Devoción y picaresca conviven aún en las costanillas y callejas aledañas, en un triángulo que tiene sus vértices en las plazas de Ópera y Santo Domingo y en la Puerta del Sol. Pero hasta la recoleta plaza de Santa Catalina y al callejón de los Donados no llegan los ecos tabernarios, los rumores de la agitada vida golfa y nocturna de la zona.
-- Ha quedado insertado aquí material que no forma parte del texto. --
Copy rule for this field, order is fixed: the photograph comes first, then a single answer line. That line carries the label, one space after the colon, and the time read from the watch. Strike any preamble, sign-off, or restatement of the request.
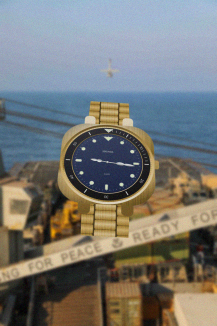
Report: 9:16
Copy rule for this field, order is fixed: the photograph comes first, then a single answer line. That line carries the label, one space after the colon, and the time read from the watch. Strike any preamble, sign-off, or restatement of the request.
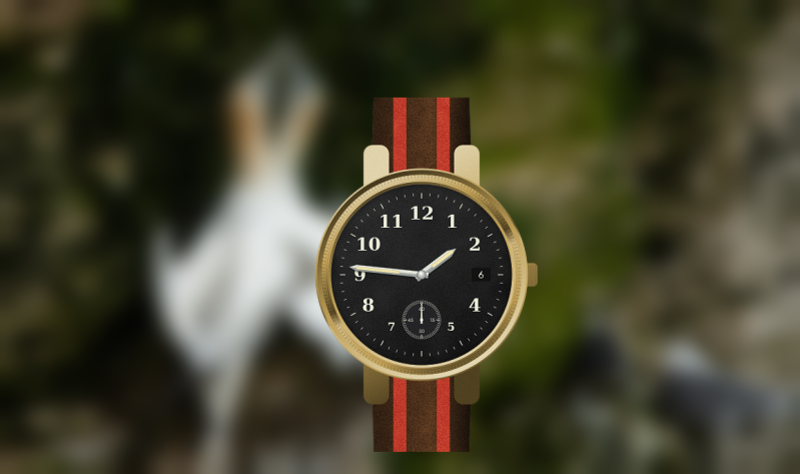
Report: 1:46
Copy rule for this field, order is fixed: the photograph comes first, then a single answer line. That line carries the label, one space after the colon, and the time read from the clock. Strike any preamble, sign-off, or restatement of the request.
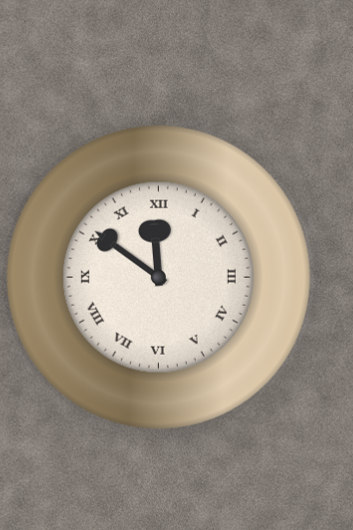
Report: 11:51
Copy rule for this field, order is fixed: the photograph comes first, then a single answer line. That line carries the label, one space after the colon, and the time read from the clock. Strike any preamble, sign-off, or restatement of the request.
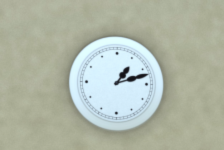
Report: 1:12
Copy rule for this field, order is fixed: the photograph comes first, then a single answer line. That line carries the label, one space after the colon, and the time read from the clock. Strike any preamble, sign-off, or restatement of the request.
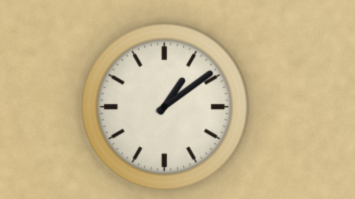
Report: 1:09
Prostíbulos y conventos, garitos y oratorios se suceden, hoy como antaño, en este dédalo de imposible cuadrícula.
En la calle de los Donados, casi esquina a la plaza, como vestigio de tiempos pretéritos, más piadosos que los actuales, se encuentra el pequeño santuario del Niño del Remedio, peculiar y secular, pues ya cumplió un siglo, devoción madrileña centrada en una imagen corta de talla y de pretensiones artísticas, pero sobrada de poderes taumatúrgicos, según daban cuenta las numerosas lápidas y exvotos que hasta la reciente remodelación cubrían los muros del oratorio, una nave escueta y desnuda que se ilumina naturalmente a través de un lucernario situado sobre su único altar.
Corrían los últimos años del pasado siglo cuando don Pedro Martín Marrazuela, encuadernador que tenía casa y taller en la cercana Costanilla de Los Ángeles, adquirió por 100 pesetas prestadas la imagen del santo niño a una dama madrileña obligada a vender sus pertenencias antes de trasladarse a Cuba. Extasiadas como su progenitor por la belleza y dulzura que desprendía la talla, las hijas de don Pedro habilitarían un pequeño altar por el que empezarían a desfilar con sus oraciones y sus súplicas los primeros devotos, que darían origen a una cofradía que pronto haría célebre en Madrid esta nueva advocación del Cristo niño. Advocación elegida por sorteo entre las varias que propusieron los cofrades. La mano inocente del divino infante sacó la papeleta que le nominaría como "Santo Niño del Remedio", descartando las restantes denominaciones propuestas que le asociaban con el "Perdón", "El Consuelo" y "La Esperanza".
Del taller de encuadernación pasó al cabo de los años la milagrosa imagen a la pequeña iglesia de Santa Catalina de los Donados, donde sigue siendo venerada por sus fieles. La plaza y la calle del oratorio son un oasis de tranquilidad y recogimiento a dos pasos del ajetreo ciudadano.